Nawet wielka trójca z DE leci w takim tempie więc o Giulie byłbym spokojny.
-
Nie wiem, gdzie znajdujesz 2-3 latki za połowę ceny nowego auta.
Moim zdaniem 2-3 latki to są ceny około 65-70% wartosci nowego auta, zatem te poleasingowe Giulie są o dobre 20 tysięcy za drogie.
Nie wiem, co te salony zrobią ze swoimi Giuliami. Stelvio schodzą, ale Giulie dalej wiszą. Niedawno zaproponowałem większości salonów na roczniki 2017 Giulii cenę niższa o 30% od katalogowej i nikt nie chciał nawet rozmawiac.

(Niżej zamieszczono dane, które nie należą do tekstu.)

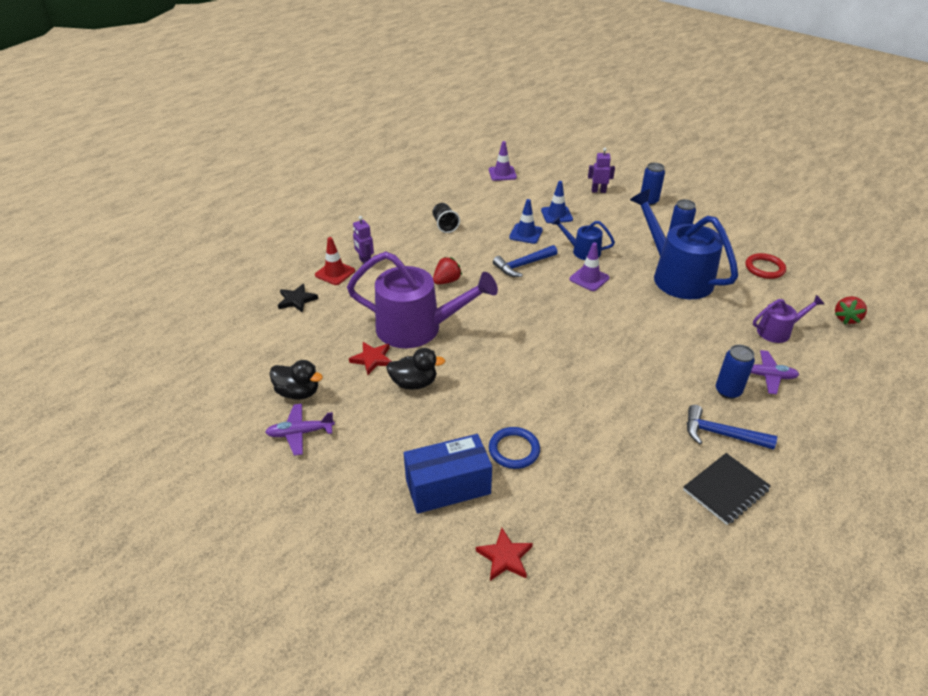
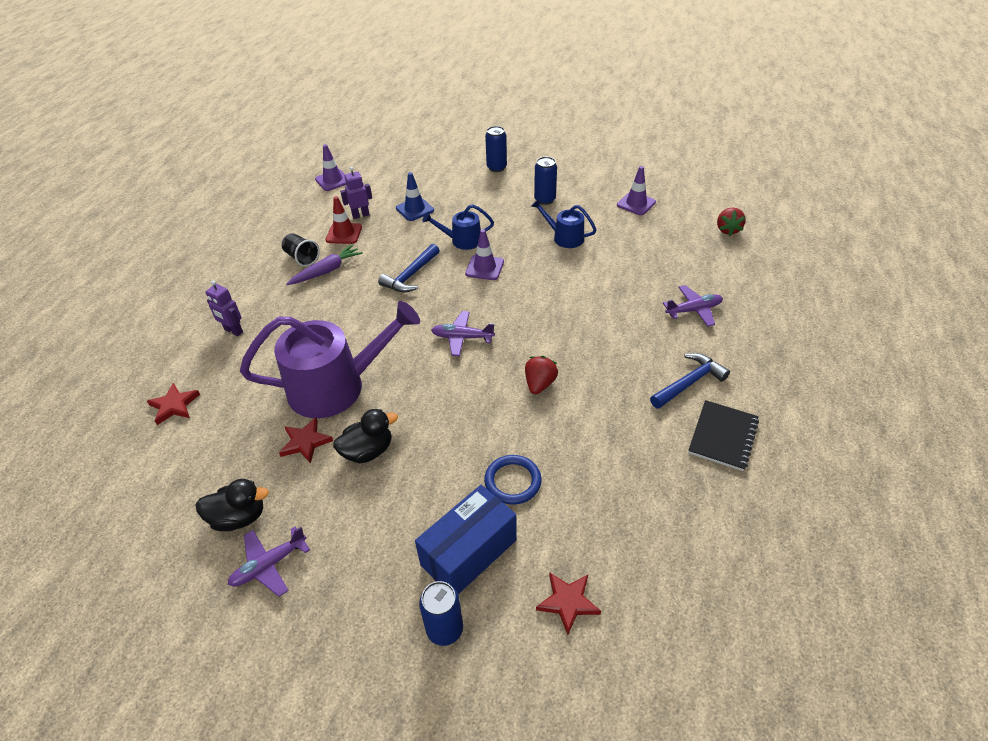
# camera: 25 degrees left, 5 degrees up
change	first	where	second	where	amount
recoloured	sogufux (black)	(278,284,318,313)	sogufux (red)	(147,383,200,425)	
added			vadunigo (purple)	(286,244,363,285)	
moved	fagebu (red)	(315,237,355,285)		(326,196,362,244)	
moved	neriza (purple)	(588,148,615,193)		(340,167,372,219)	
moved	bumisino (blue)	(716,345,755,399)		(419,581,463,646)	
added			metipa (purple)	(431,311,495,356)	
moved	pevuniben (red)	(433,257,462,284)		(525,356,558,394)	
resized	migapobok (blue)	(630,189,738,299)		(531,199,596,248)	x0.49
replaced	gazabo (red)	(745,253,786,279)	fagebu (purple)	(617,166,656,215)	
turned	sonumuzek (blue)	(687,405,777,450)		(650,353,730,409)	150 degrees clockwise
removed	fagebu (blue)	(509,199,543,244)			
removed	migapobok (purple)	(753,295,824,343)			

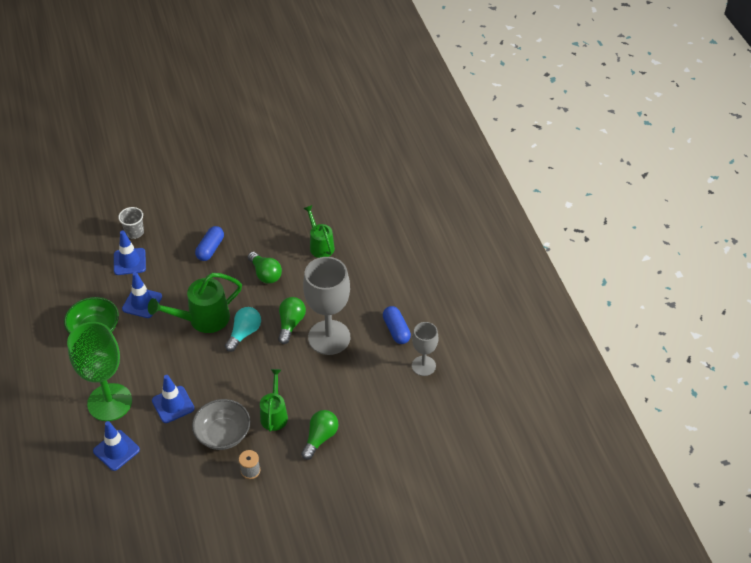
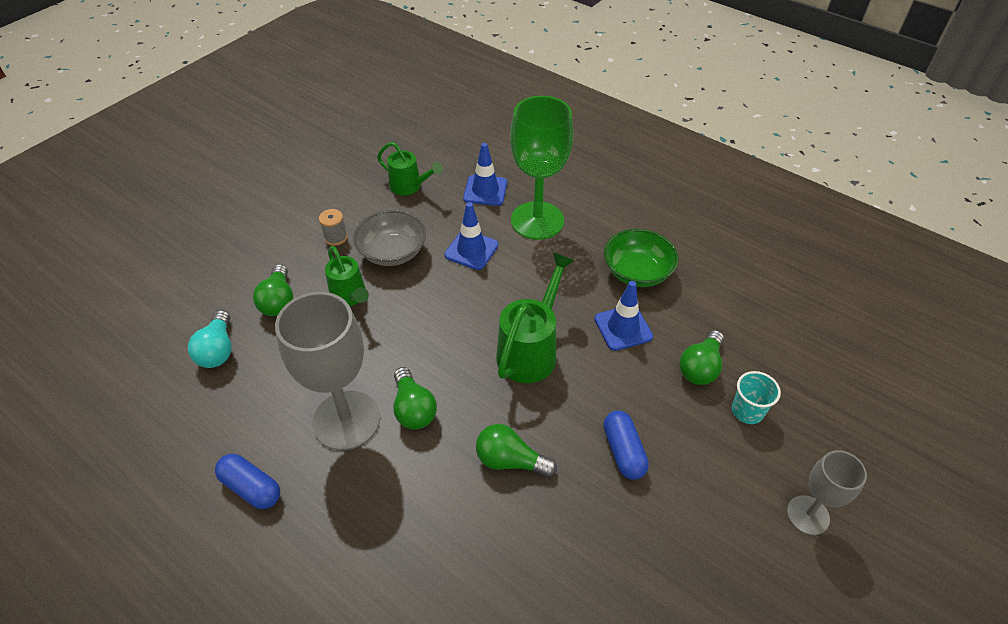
# camera: 145 degrees right, 0 degrees up
change	first	where	second	where	amount
moved	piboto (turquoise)	(225,307,261,352)		(188,310,232,368)	
moved	migapobok (green)	(303,205,335,258)		(377,142,443,195)	
replaced	fagebu (blue)	(114,231,146,275)	piboto (green)	(680,330,724,385)	
recoloured	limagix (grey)	(118,207,144,239)	limagix (turquoise)	(732,371,781,424)	
moved	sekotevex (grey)	(412,322,438,376)		(787,450,867,535)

No cóż, chyba zardzewieją w tych salonach...
-
centrum sprzedaży fiat w BB. Teraz są po 60 % zatem w okolicach marca będą koło 50-55%. myślę, że te 5 % do 50 % spokojnie da się zbić w drodze negocjacji. Zresztą ja nie kupiłem tam nigdy auta rocznikowo 3 letniego za więcej niż 50 % wartości nowego.
-
Dla Stelvio wyceniano utratę wartości po 3 latach na 42% (minus 42% od katalogowej, czyli wartość 58%) w jednym z pism, dla Audi 39, Jaguara chyba 48%.
Z tym, że Stelvio miało chyba ciut lepsza opinię niż Giula z początków produkcji, bo Alfa już trochę dopracowała szczegóły, więc dla Giuli pewno ok 44%.
Te szacunki bierze się zazwyczaj z tego, na ile się ustala ratę leasingową/wynajmu, bo pierwsze lata to nic innego, jak spłata utraty wartości i to właśnie pierwsze auta poleasingowe ustalają rynek wtórny (rzecz jasna, jak klient nie kupuje, to cena spada).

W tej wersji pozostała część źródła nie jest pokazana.